======== Source document

# where to get photoshop



## 306chris (Jan 27, 2007)

hi all, 

Can anyone recommend me somewhere to get a copy of photoshop. Also are there any specific versions to look out for.

Cheers in advance.


----------



## parish (Jun 29, 2006)

306chris said:


> hi all,
> 
> Can anyone recommend me somewhere to get a copy of photoshop. Also are there any specific versions to look out for.
> 
> Cheers in advance.


BitTorrent - but don't tell anyone i told you.....D'oh!


----------



## Andy_Green (Oct 27, 2005)

amazon

photoshop elements is pretty good for basic stuff so depending on what you are wanting to do then that might also be an option... what are you wanting to do?

Photoshop CS2 is the latest version, I think CS3 (which replaces CS2) is either out soon or it might even be out now


----------



## parish (Jun 29, 2006)

Andy_Green said:


> amazon
> 
> photoshop elements is pretty good for basic stuff so depending on what you are wanting to do then that might also be an option... what are you wanting to do?
> 
> Photoshop CS2 is the latest version, I think CS3 (which replaces CS2) is either out soon or it might even be out now


Again, depending on what you are wanting to use it for it may be worth giving GimpShop a try - http://plasticbugs.com/index.php?p=241 It's a version of The GIMP (sort of PS for Linux) with the interface redesigned to mimic PS. As it's Open Source it's free and available for Windows, Mac, and Linux.

It's not as "heavyweight" as PS - which may be a good thing, maybe not - but not sure how it compares to Elements which, I think, is a kind of PS Lite?


----------



## -ROM- (Feb 23, 2007)

Elements is a very scaled back version of PS, it is aimed more at photo correction than manipulation, a lot of the advanced functions aren't there.


----------



## parish (Jun 29, 2006)

rmorgan84 said:


> Elements is a very scaled back version of PS, it is aimed more at photo correction than manipulation, a lot of the advanced functions aren't there.


Thanks - so it's PS veryLite 

Sounds like Gimpshop falls half way between the two then.


----------



## -ROM- (Feb 23, 2007)

parish said:


> Thanks - so it's PS veryLite
> 
> Sounds like Gimpshop falls half way between the two then.


I have never tried Gimpshop and to be honest i may not be the best person to be giving advice as photoshop was a very big part of my degree and the advanced functions i would miss if using elements may not be a problem to others.

My advice would be to follow this link to download a freee trial of elements and decide for yourself.

http://www.adobe.com/downloads/


----------



## 306chris (Jan 27, 2007)

rmorgan84 said:


> I have never tried Gimpshop and to be honest i may not be the best person to be giving advice as photoshop was a very big part of my degree and the advanced functions i would miss if using elements may not be a problem to others.
> 
> My advice would be to follow this link to download a freee trial of elements and decide for yourself.

================
======== Recorded information

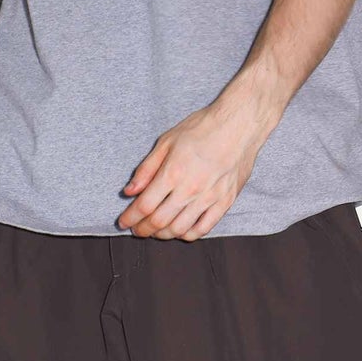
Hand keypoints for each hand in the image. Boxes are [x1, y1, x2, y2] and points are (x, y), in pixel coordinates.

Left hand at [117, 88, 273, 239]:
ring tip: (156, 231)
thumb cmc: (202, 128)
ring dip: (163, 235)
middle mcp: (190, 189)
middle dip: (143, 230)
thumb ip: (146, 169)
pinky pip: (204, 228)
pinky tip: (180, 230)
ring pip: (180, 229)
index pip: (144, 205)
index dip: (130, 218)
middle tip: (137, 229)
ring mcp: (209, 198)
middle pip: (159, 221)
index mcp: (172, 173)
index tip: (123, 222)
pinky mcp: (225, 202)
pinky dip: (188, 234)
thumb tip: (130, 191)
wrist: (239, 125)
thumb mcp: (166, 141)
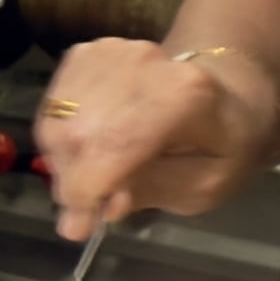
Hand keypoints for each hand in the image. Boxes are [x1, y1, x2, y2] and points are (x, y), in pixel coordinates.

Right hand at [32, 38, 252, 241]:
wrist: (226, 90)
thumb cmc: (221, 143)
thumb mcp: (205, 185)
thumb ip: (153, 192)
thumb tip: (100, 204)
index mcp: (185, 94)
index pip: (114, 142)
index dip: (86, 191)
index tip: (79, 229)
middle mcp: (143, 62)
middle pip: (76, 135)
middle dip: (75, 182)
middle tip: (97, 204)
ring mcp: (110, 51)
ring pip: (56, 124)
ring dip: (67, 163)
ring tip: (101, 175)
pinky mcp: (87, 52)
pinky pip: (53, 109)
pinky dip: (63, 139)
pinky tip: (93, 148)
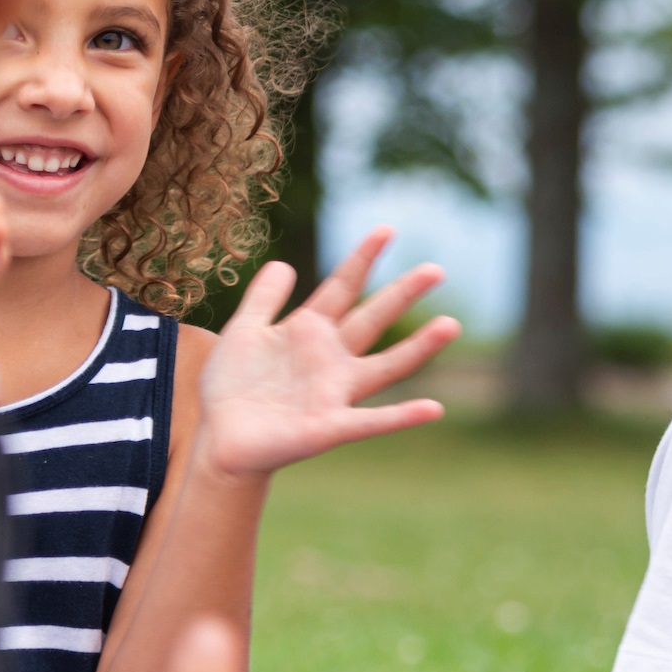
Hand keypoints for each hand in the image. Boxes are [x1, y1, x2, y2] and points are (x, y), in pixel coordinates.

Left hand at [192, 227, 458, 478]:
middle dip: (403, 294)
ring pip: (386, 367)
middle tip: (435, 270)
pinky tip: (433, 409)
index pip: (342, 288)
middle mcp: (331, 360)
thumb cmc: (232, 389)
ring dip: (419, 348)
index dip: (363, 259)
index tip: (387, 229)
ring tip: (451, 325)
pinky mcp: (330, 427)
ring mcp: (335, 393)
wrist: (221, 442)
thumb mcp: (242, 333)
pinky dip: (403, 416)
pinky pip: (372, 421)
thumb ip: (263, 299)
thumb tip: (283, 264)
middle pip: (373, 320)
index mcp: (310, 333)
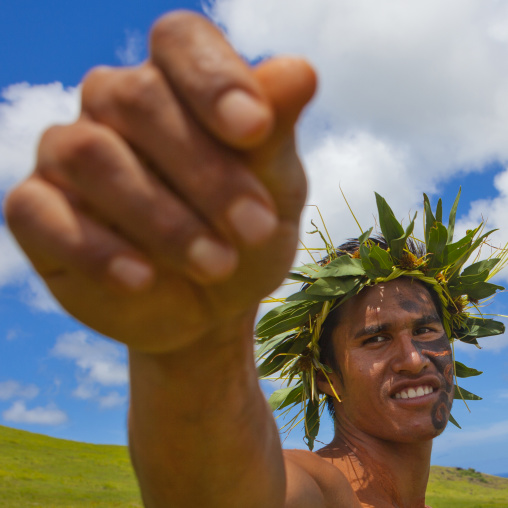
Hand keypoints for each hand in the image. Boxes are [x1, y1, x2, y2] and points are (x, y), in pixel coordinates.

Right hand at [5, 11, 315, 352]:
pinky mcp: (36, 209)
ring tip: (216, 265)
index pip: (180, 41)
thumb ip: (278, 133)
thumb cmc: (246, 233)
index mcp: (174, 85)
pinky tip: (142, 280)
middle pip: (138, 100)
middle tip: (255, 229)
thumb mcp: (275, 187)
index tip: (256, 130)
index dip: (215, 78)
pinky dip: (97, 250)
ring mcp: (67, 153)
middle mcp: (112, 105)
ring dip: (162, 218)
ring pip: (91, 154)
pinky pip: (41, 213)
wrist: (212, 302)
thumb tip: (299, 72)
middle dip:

================

- Required tasks:
1. Please copy everything in the Photoshop thread from "Again, depending on" down to "of PS Lite?".
2. According to the Photoshop thread, which operating systems is GimpShop available for?

- Responses in order:
1.
Again, depending on what you are wanting to use it for it may be worth giving GimpShop a try - http://plasticbugs.com/index.php?p=241 It's a version of The GIMP (sort of PS for Linux) with the interface redesigned to mimic PS. As it's Open Source it's free and available for Windows, Mac, and Linux.

It's not as "heavyweight" as PS - which may be a good thing, maybe not - but not sure how it compares to Elements which, I think, is a kind of PS Lite?

2. Windows, Mac, and Linux.